____ Data to process

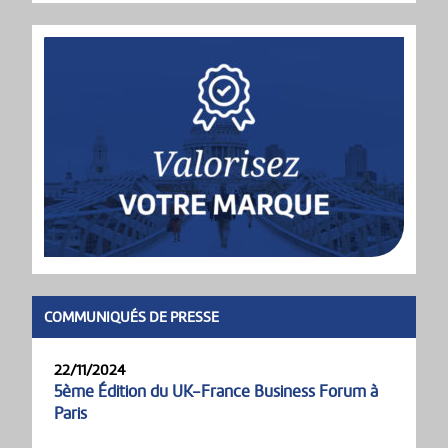
COMMUNIQUÉS DE PRESSE
22/11/2024
5ème Édition du UK-France Business Forum à
Paris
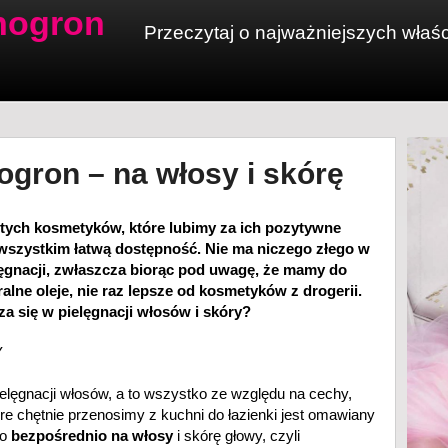
inogron
Przeczytaj o najważniejszych właś
ogron – na włosy i skórę
tych kosmetyków, które lubimy za ich pozytywne
 wszystkim łatwą dostępność. Nie ma niczego złego w
ęgnacji, zwłaszcza biorąc pod uwagę, że mamy do
lne oleje, nie raz lepsze od kosmetyków z drogerii.
a się w pielęgnacji włosów i skóry?
Y
pielęgnacji włosów, a to wszystko ze względu na cechy,
re chętnie przenosimy z kuchni do łazienki jest omawiany
go
bezpośrednio na włosy
i skórę głowy, czyli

________

Reproduce every one of the lines above without changing a character, and leave the pictures out of your copy.

COMMUNIQUÉS DE PRESSE
22/11/2024
5ème Édition du UK-France Business Forum à
Paris
inogron
Przeczytaj o najważniejszych właś
ogron – na włosy i skórę
tych kosmetyków, które lubimy za ich pozytywne
 wszystkim łatwą dostępność. Nie ma niczego złego w
ęgnacji, zwłaszcza biorąc pod uwagę, że mamy do
lne oleje, nie raz lepsze od kosmetyków z drogerii.
a się w pielęgnacji włosów i skóry?
Y
pielęgnacji włosów, a to wszystko ze względu na cechy,
re chętnie przenosimy z kuchni do łazienki jest omawiany
go
bezpośrednio na włosy
i skórę głowy, czyli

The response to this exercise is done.